What the task asks
Please report how many lines in the data underneath hold the word "read", with no other text.

Records provided
=== Begin Enclosure ===
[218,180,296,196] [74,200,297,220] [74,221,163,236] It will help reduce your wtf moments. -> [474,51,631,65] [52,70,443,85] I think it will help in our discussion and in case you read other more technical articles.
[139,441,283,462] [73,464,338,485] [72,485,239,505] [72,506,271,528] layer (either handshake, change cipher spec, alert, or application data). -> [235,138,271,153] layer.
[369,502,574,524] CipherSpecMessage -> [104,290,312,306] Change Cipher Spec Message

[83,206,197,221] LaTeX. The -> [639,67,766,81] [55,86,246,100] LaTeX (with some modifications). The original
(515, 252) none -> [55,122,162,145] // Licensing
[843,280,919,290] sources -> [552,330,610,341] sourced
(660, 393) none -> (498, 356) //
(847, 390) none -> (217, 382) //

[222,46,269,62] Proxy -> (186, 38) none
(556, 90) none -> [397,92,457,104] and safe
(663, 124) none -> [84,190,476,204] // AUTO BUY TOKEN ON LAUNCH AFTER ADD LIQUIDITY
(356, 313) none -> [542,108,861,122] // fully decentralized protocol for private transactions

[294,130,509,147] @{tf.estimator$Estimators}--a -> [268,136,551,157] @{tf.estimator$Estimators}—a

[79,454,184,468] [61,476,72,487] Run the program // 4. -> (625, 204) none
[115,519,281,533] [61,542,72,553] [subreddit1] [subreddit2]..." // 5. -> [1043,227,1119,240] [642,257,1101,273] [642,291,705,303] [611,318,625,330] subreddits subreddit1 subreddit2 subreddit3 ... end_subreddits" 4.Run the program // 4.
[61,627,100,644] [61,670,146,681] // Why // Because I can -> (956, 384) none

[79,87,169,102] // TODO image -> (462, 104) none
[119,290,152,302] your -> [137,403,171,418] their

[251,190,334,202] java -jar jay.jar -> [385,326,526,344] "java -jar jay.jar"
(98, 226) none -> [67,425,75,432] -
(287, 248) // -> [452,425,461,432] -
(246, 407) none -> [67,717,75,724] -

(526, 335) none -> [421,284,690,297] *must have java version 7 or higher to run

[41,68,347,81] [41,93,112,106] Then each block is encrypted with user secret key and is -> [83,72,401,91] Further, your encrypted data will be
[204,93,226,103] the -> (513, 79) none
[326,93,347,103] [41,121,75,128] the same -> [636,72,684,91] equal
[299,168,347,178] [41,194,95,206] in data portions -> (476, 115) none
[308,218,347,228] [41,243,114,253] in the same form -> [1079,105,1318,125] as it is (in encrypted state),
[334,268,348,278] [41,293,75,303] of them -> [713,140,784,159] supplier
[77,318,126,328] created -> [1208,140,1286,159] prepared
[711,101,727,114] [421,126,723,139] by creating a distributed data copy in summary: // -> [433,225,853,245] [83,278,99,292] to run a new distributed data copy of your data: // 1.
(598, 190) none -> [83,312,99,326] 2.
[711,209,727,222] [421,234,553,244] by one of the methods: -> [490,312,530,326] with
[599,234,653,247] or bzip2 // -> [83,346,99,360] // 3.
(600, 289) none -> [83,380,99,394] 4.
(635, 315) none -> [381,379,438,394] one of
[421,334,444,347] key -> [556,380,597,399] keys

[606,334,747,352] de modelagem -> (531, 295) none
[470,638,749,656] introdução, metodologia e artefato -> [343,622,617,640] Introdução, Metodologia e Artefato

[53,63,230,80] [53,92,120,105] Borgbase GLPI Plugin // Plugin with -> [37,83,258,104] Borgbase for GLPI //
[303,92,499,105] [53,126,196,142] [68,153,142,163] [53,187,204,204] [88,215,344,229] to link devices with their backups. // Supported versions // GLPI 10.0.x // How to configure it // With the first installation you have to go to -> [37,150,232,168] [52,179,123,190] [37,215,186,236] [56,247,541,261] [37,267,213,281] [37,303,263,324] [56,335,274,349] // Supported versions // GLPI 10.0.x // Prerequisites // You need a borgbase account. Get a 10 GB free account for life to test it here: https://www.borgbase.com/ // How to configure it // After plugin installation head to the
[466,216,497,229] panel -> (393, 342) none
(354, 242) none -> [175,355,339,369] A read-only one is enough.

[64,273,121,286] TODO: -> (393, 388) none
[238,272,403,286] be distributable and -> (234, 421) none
=== End Enclosure ===
Written response
2